Rechtbank Haarlem, 15-11-2012, ECLI:NL:RBHAA:2012:3762 BY3342, AWB 12/2893
Rechtbank Haarlem, 15-11-2012, ECLI:NL:RBHAA:2012:3762 BY3342, AWB 12/2893
Gegevens
- Instantie
- Rechtbank Haarlem
- Datum uitspraak
- 15 november 2012
- Datum publicatie
- 16 november 2012
- ECLI
- ECLI:NL:RBHAA:2012:BY3342
- Zaaknummer
- AWB 12/2893
Inhoudsindicatie
Beroep niet-ontvankelijk. Toepassing foutenleer zal leiden tot een hogere aanslag en kan dus niet tot een voordeliger resultaat leiden voor belanghebbende. Voor zover eiseres in andere belastingjaren voordeel kan hebben bij het toepassen van de foutenleer, kan tegen die aanslagen of beschikkingen worden opgekomen.
Uitspraak
RECHTBANK HAARLEM
Sector bestuursrecht, meervoudige belastingkamer
Zaaknummer: AWB 12/2893
Uitspraakdatum: 15 november 2012
Proces-verbaal van de mondelinge uitspraak in het geding tussen
[X], wonende te [Y], eiseres,
gemachtigde: [A],
en
de inspecteur van de Belastingdienst/Holland-Noord, kantoor Zaandam, verweerder.
De bestreden uitspraak op bezwaar
De uitspraak van verweerder van 16 mei 2012 op het bezwaar van eiseres tegen de aan eiseres voor het jaar 2008 opgelegde aanslag inkomstenbelasting en premie volksverzekeringen (ib/pvv).
Zitting
Het onderzoek ter zitting heeft plaatsgevonden op 1 november 2012.
Eiseres is daar in persoon verschenen, bijgestaan door haar gemachtigde.

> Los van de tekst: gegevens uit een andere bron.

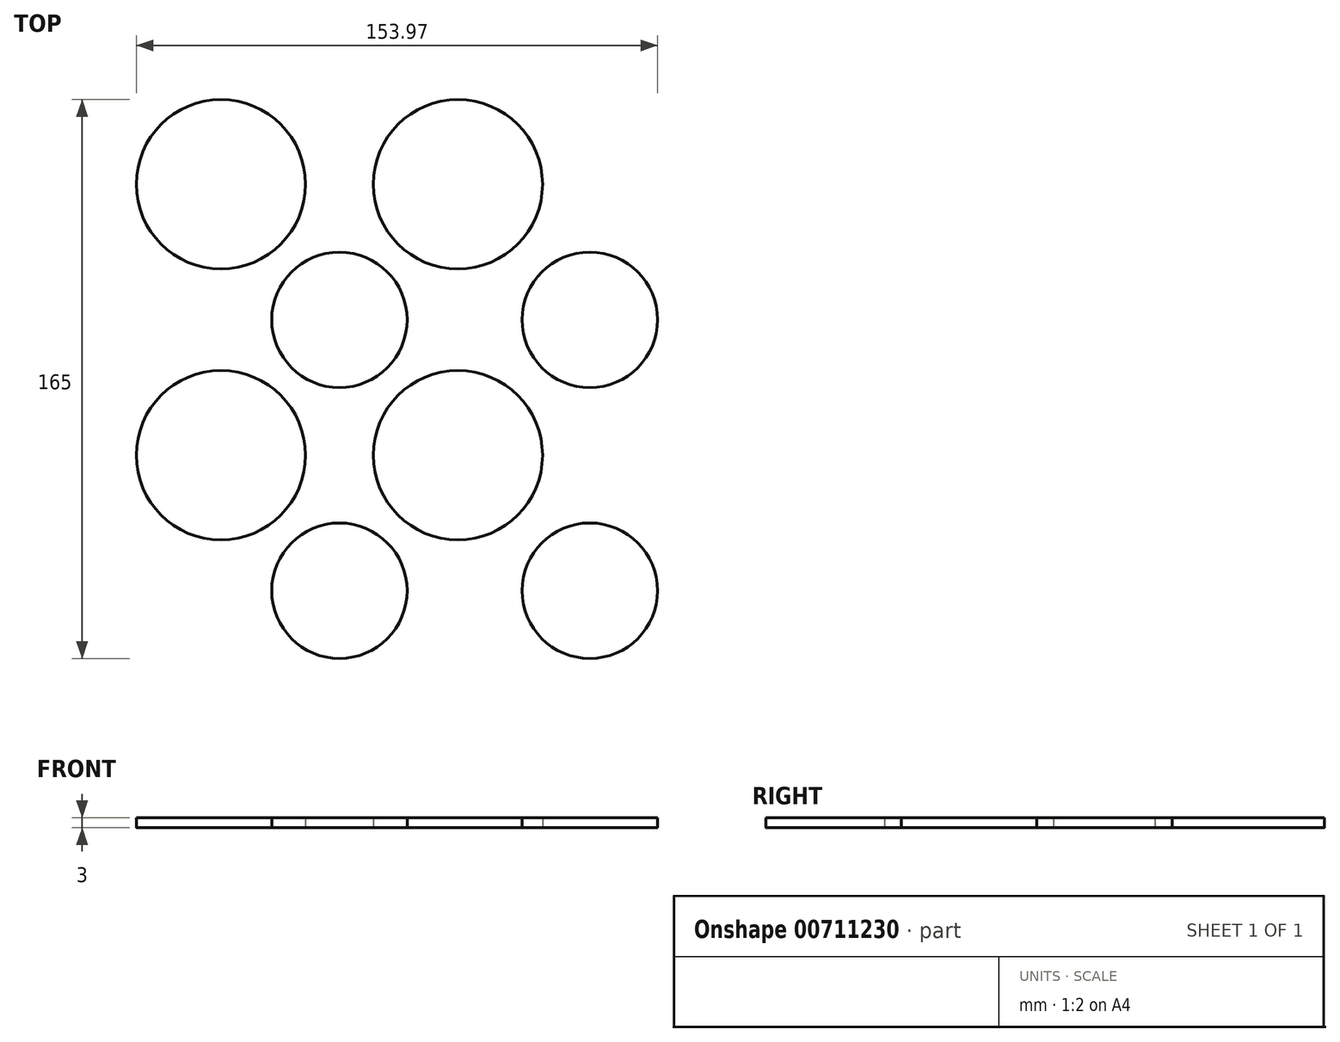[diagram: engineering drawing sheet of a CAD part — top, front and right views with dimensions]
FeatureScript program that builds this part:
annotation { "Feature Type Name" : "Feature", "Feature Type Description" : "" }
export const myFeature = defineFeature(function(context is Context, id is Id, definition is map)
    precondition{}
    {
        {
            var Q0;
            Q0=qCreatedBy(makeId("Top.planeOp"),FACE);
            var sketch = newSketch(context, id + "F0", { "sketchPlane" : qUnion([Q0])});
            skCircle(sketch, "E0", {"center": v(-65.35, 80) * mm, "radius": 25 * mm});
            skCircle(sketch, "E1", {"center": v(4.65, 80) * mm, "radius": 25 * mm});
            skCircle(sketch, "E2", {"center": v(-65.35, 0) * mm, "radius": 25 * mm});
            skCircle(sketch, "E3", {"center": v(4.65, 0) * mm, "radius": 25 * mm});
            skCircle(sketch, "E4", {"center": v(-30.35, -40) * mm, "radius": 20 * mm});
            skCircle(sketch, "E5", {"center": v(43.62, -40) * mm, "radius": 20 * mm});
            skCircle(sketch, "E6", {"center": v(-30.35, 40) * mm, "radius": 20 * mm});
            skCircle(sketch, "E7", {"center": v(43.62, 40) * mm, "radius": 20 * mm});
            skSolve(sketch);
        }
        {
            var Q0;
            Q0=makeQuery(id+"F0.imprint","IMPRINT",FACE,{"disambiguationData":[TD([[makeQuery(id+"F0.imprint","IMPRINT",EDGE,{"derivedFrom":sQuery(id+"F0.wireOp",EDGE,"E0")}),1.0]])]});
            var Q1;
            Q1=makeQuery(id+"F0.imprint","IMPRINT",FACE,{"disambiguationData":[TD([[makeQuery(id+"F0.imprint","IMPRINT",EDGE,{"derivedFrom":sQuery(id+"F0.wireOp",EDGE,"E1")}),1.0]])]});
            var Q2;
            Q2=makeQuery(id+"F0.imprint","IMPRINT",FACE,{"disambiguationData":[TD([[makeQuery(id+"F0.imprint","IMPRINT",EDGE,{"derivedFrom":sQuery(id+"F0.wireOp",EDGE,"E7")}),1.0]])]});
            var Q3;
            Q3=makeQuery(id+"F0.imprint","IMPRINT",FACE,{"disambiguationData":[TD([[makeQuery(id+"F0.imprint","IMPRINT",EDGE,{"derivedFrom":sQuery(id+"F0.wireOp",EDGE,"E6")}),1.0]])]});
            var Q4;
            Q4=makeQuery(id+"F0.imprint","IMPRINT",FACE,{"disambiguationData":[TD([[makeQuery(id+"F0.imprint","IMPRINT",EDGE,{"derivedFrom":sQuery(id+"F0.wireOp",EDGE,"E2")}),1.0]])]});
            var Q5;
            Q5=makeQuery(id+"F0.imprint","IMPRINT",FACE,{"disambiguationData":[TD([[makeQuery(id+"F0.imprint","IMPRINT",EDGE,{"derivedFrom":sQuery(id+"F0.wireOp",EDGE,"E3")}),1.0]])]});
            var Q6;
            Q6=makeQuery(id+"F0.imprint","IMPRINT",FACE,{"disambiguationData":[TD([[makeQuery(id+"F0.imprint","IMPRINT",EDGE,{"derivedFrom":sQuery(id+"F0.wireOp",EDGE,"E4")}),1.0]])]});
            var Q7;
            Q7=makeQuery(id+"F0.imprint","IMPRINT",FACE,{"disambiguationData":[TD([[makeQuery(id+"F0.imprint","IMPRINT",EDGE,{"derivedFrom":sQuery(id+"F0.wireOp",EDGE,"E5")}),1.0]])]});
            extrude(context, id + "F1", {"entities" : qUnion([Q0, Q1, Q2, Q3, Q4, Q5, Q6, Q7]), "depth" : 3 * mm, "offsetDistance" : 25 * mm});
        }
        {
            var Q0;
            Q0=makeQuery(id+"F1.opExtrude","CAP_EDGE",EDGE,{"disambiguationData":[OSD([sQuery(id+"F0.wireOp",EDGE,"E0")])],"isStart":true});
            var Q1;
            Q1=makeQuery(id+"F1.opExtrude","CAP_EDGE",EDGE,{"disambiguationData":[OSD([sQuery(id+"F0.wireOp",EDGE,"E2")])],"isStart":true});
            var Q2;
            Q2=makeQuery(id+"F1.opExtrude","CAP_FACE",FACE,{"disambiguationData":[OSD([sQuery(id+"F0.wireOp",EDGE,"E4")])],"isStart":true});
            var Q3;
            Q3=makeQuery(id+"F1.opExtrude","CAP_EDGE",EDGE,{"disambiguationData":[OSD([sQuery(id+"F0.wireOp",EDGE,"E6")])],"isStart":true});
            var Q4;
            Q4=makeQuery(id+"F1.opExtrude","CAP_EDGE",EDGE,{"disambiguationData":[OSD([sQuery(id+"F0.wireOp",EDGE,"E3")])],"isStart":true});
            var Q5;
            Q5=makeQuery(id+"F1.opExtrude","CAP_EDGE",EDGE,{"disambiguationData":[OSD([sQuery(id+"F0.wireOp",EDGE,"E5")])],"isStart":true});
            var Q6;
            Q6=makeQuery(id+"F1.opExtrude","CAP_EDGE",EDGE,{"disambiguationData":[OSD([sQuery(id+"F0.wireOp",EDGE,"E1")])],"isStart":true});
            var Q7;
            Q7=makeQuery(id+"F1.opExtrude","CAP_EDGE",EDGE,{"disambiguationData":[OSD([sQuery(id+"F0.wireOp",EDGE,"E7")])],"isStart":true});
            fillet(context, id + "F2", {"entities" : qUnion([Q0, Q1, Q2, Q3, Q4, Q5, Q6, Q7]), "radius" : 0.2 * mm, "tangentPropagation" : true, "allowEdgeOverflow" : false});
        }
    });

Namens verweerder is verschenen K.T. Kruijdenhof, bijgestaan door J.N.A.H. Renckens.
Beslissing
De rechtbank verklaart het beroep niet-ontvankelijk.
Gronden
1. De rechtbank is met partijen van oordeel dat de onderhavige procedure voor eiseres niet kan leiden tot een voordelig resultaat.
2. Indien het standpunt van eiseres wordt gevolgd en het woongedeelte van haar pand [B] te [Y] met toepassing van de foutenleer wordt overgebracht naar het privévermogen, dienen de jaarlijks op het belastbaar inkomen in mindering gebrachte afschrijvingen ten bedrage van € 1.579 tot het belastbaar inkomen van eiseres te worden gerekend (HR 23-12-2011, 10/03488, LJN BR6326). In dat geval zal voorts op de voet van artikel 3.112 Wet IB 2001 een lager bedrag aan eigenwoningforfait in aanmerking worden genomen dan op de voet van artikel 3.19 Wet IB 2001 tot het inkomen is gerekend. De jaarlijks in aanmerking te nemen vermindering bedraagt alsdan 0,75% (1,3% minus 0,55%) maal € 179.000 = € 1.342. Per saldo komt een en ander erop neer dat het belastbaar inkomen van eiseres met een jaarlijks bedrag van € 237 dient te worden verhoogd indien haar standpunt wordt gevolgd. Eiseres heeft ook erkend dat haar standpunt voor het onderhavige jaar slechts kan leiden tot een hogere aanslag ib/pvv. De rechtbank volgt partijen hierin.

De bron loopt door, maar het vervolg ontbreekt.